Lonicera periclymenum
Lonicera periclymenum — chèvrefeuille des bois
Arbuste lianescent vivace de la famille des Caprifoliacées, le chèvrefeuille des bois est répandu dans toute l'Europe occidentale et centrale, de la péninsule ibérique jusqu'en Pologne et en Scandinavie méridionale. En France, il est présent sur l'ensemble du territoire à l'exception des zones les plus arides et des étages alpins élevés. Les données Florif le signalent abondamment en Île-de-France, dans tous les massifs forestiers de la région.
Autour de Luzarches, c'est l'une des lianes les plus communes des sous-bois et des lisières. Il grimpe dans les haies, les taillis, les boisements de chênes et de charmes en bordure de la forêt de Chantilly, s'enroulant autour des tiges et des branches en montant parfois à plusieurs mètres de hauteur. On le trouve aussi dans les boisements frais le long de l'Ysieux et dans les haies bocagères des environs. Il tolère aussi bien les sols calcaires secs que les terres plus fraîches et humifères, ce qui lui permet d'occuper une grande variété de situations.
Les tiges volubiles s'enroulent toujours dans le sens des aiguilles d'une montre et peuvent atteindre plusieurs mètres de long sur un support favorable.
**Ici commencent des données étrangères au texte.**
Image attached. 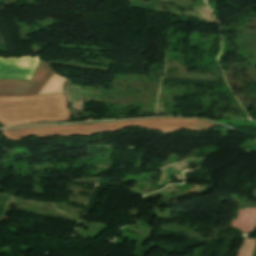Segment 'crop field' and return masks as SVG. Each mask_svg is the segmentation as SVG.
<instances>
[{
    "label": "crop field",
    "instance_id": "8a807250",
    "mask_svg": "<svg viewBox=\"0 0 256 256\" xmlns=\"http://www.w3.org/2000/svg\"><path fill=\"white\" fill-rule=\"evenodd\" d=\"M130 125H136L144 128L159 130L164 134L176 132L179 129L187 128L195 131H203L209 127L220 126L207 121L193 120V119H139V120H125L114 122H102L91 124H77V125H62L41 128L28 129H12L3 130V135L19 140L29 134H34L36 137L52 136V135H83L87 136L97 132H111Z\"/></svg>",
    "mask_w": 256,
    "mask_h": 256
},
{
    "label": "crop field",
    "instance_id": "ac0d7876",
    "mask_svg": "<svg viewBox=\"0 0 256 256\" xmlns=\"http://www.w3.org/2000/svg\"><path fill=\"white\" fill-rule=\"evenodd\" d=\"M42 120H70L62 93L0 98L4 126Z\"/></svg>",
    "mask_w": 256,
    "mask_h": 256
},
{
    "label": "crop field",
    "instance_id": "34b2d1b8",
    "mask_svg": "<svg viewBox=\"0 0 256 256\" xmlns=\"http://www.w3.org/2000/svg\"><path fill=\"white\" fill-rule=\"evenodd\" d=\"M53 72L48 65L40 60L30 81L0 79V96L38 94Z\"/></svg>",
    "mask_w": 256,
    "mask_h": 256
},
{
    "label": "crop field",
    "instance_id": "412701ff",
    "mask_svg": "<svg viewBox=\"0 0 256 256\" xmlns=\"http://www.w3.org/2000/svg\"><path fill=\"white\" fill-rule=\"evenodd\" d=\"M38 62V57L0 58V78L30 80Z\"/></svg>",
    "mask_w": 256,
    "mask_h": 256
},
{
    "label": "crop field",
    "instance_id": "f4fd0767",
    "mask_svg": "<svg viewBox=\"0 0 256 256\" xmlns=\"http://www.w3.org/2000/svg\"><path fill=\"white\" fill-rule=\"evenodd\" d=\"M255 240L256 239L244 238L237 256H252Z\"/></svg>",
    "mask_w": 256,
    "mask_h": 256
}]
</instances>
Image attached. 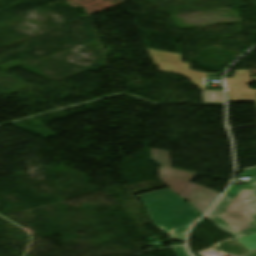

Les feuilles sont opposées, ovales à elliptiques, vertes dessus et glauques en dessous, caduques. Un détail important pour distinguer cette espèce du chèvrefeuille à balais ou d'autres espèces introduites parfois naturalisées : chez Lonicera periclymenum, les feuilles ne sont jamais soudées en un disque autour de la tige, même au sommet des rameaux florifères, contrairement à Lonicera caprifolium qui présente cette particularité. Les fleurs sont groupées en verticilles terminaux serrés, portées par des pédoncules courts. Chaque fleur est tubulaire, allongée, bilabiée, avec une lèvre supérieure divisée en quatre lobes réfléchis et une lèvre inférieure étroite et pendante. Les étamines et le style dépassent longuement du tube, donnant aux bouquets en fleur cet aspect échevelé si caractéristique que les photographies rendent parfaitement. La couleur évolue au fil de la floraison, les boutons et les fleurs jeunes étant blancs à crème, puis virant progressivement au jaune soufre assez vif en vieillissant, ce qui explique que l'on voit souvent sur un même bouquet des fleurs blanches et des fleurs jaunes, comme bien visible sur les images. Les fruits sont de petites baies rouges regroupées en bouquets, appréciées des fauvettes et des grives en automne.
Dans la nature, sa floraison s'étend de juin à septembre, avec un premier pic en juin-juillet et parfois une reprise partielle en fin d'été.
Le parfum du chèvrefeuille des bois est l'un des plus puissants de la flore sauvage européenne, et il s'intensifie nettement à la tombée du soir. Cette caractéristique est directement liée à sa pollinisation, assurée principalement par des sphinx, papillons nocturnes à vol stationnaire dont la longue trompe peut atteindre le fond du tube nectarifère. Le sphinx du liseron et le sphinx de l'épilobe figurent parmi ses visiteurs réguliers dans les lisières de la région parisienne. Les fleurs récoltées en début de floraison entraient dans des préparations traditionnelles contre les affections des voies respiratoires, et les feuilles séchées étaient parfois utilisées en gargarismes. Ces usages sont attestés dans les herbiers anciens et chez plusieurs botanistes du XVIe et du XVIIe siècle. La photographie montrant un jeune rameau au printemps, avec ses petites feuilles opposées encore serrées et légèrement velues sur sol de litière, illustre bien le stade auquel la plante est souvent ignorée, bien avant qu'elle ne révèle sa présence par ses fleurs et son parfum.